У лукоморья | страница 26



Певец прекрасный, милый,
Приятный соловей!
Утешь мой дух унылый
Ты песенкой своей.
Ведь ты, мой друг, на воле,
Не в клеточке сидишь,
Почто ж так медлишь доле
И к милой не летишь?…

Были в альбомах и стихи собственного сочинения. Он по-своему отдал дань «дедушке-классицизму». Писал их по-русски и по-немецки. Потом многие из них зачеркнул, оставив только первые строчки: «Храни меня ты в памяти своей…», «Люблю тебя, но тщетно…», «Не презирай моей ты клятвы…», «Herr Bruder, ich will dir etwas sagen…».[6]

В те времена в Опочке в общественном сарае близ магистрата был открыт театр, в котором ставились комедии «Отец по случаю» и «Новый век» господина Коцебу. Изредка здесь ставилась «тальянская опера», и во оном представлении были «Действия королевы Дидоны, князя Енея — любовника Дидонья и Жоржа Дидор — короля арапского». Здесь же можно было увидеть выступления некоего солдата, «который представлял чудесную маску игумена во всем виде и пел разные шуточные ирмосы, и представленье двух кукол, которые, выскочив из подобия гроба, плясали весело…». Бывали здесь и фокусники, «один из них ел серу горящую, а также сургуч, брал в руки раскаленное железо и мыл ноги растопленным оловом». Наш Жан не пропускал ни одного представления и после каждого спектакля долго сидел по ночам перед своим дневником.
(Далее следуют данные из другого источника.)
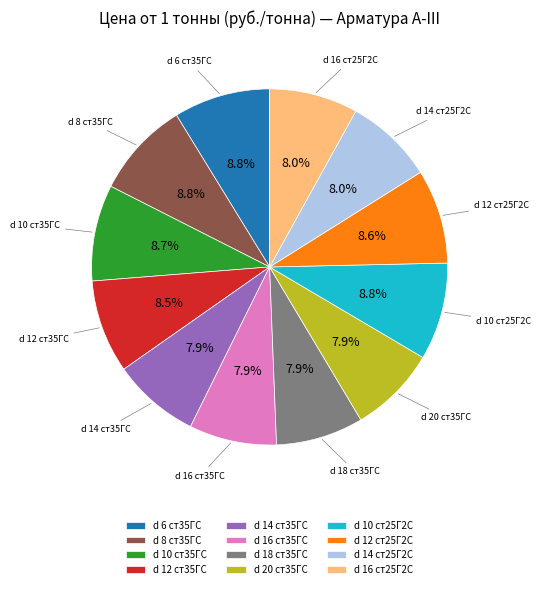

Does d 18 ст35ГС account for over 50% of the chart?

No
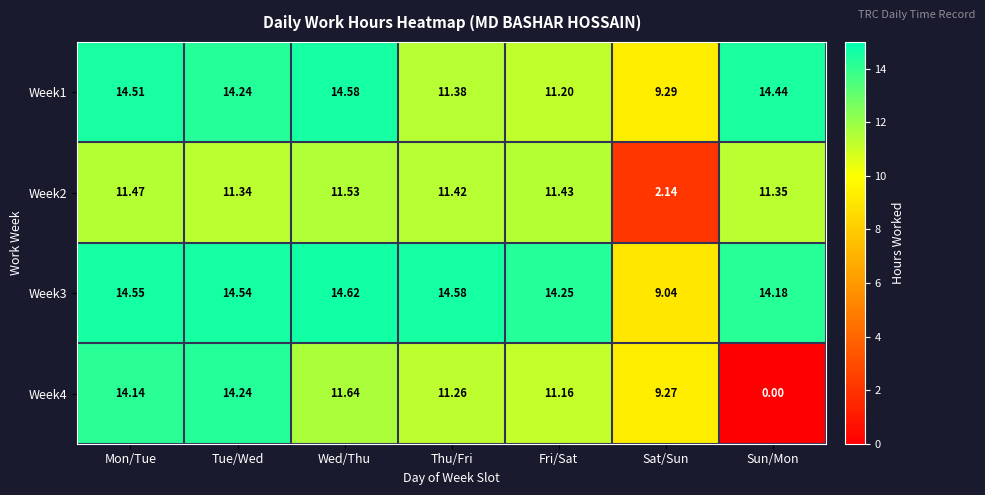

At how many categories does at least one series exceed 7?

7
Только ему он доверял все свои тайны, радости и печали.

Он рано постиг «науку страсти нежной», стремился беспрерывно ухаживать за опочецкими «нимфочками» и «венерками».

Влюбленность он считал естественным состоянием человека, стремясь пребывать в нем постоянно, меняя лишь предметы своего обожания.

Тятька и мамка не понимали его, но прощали шалости, надеясь, что со временем дурь пройдет и сын возьмется за ум…

* * *

В один из последних сентябрьских дней 1824 года у дома Лапиных остановились две большие запыленные кареты. Из карет слышался девичий смех. Подобрав лошадей к коновязи, ездовые открыли дверцы, и из карет выскочил целый выводок молодых дев под командованием Пушкина.

— Эй, малой! — крикнул Пушкин Жану, кормившему голубей у крыльца. — Эй! Места в «Надежде» есть? — продолжал кричать Пушкин, указывая тростью на большую вывеску, висящую над крыльцом: «Трактир Приятная Надежда». — Кому я говорю! Есть места для путешествующих и страждущих или нет?!

Лапин молчал, словно воды в рот набрал.

— Да ты что, глухой, что ли?

Разглядывая молодого Лапина, Пушкин увидел на нем приличное городское платье и заметил пристальный взгляд его…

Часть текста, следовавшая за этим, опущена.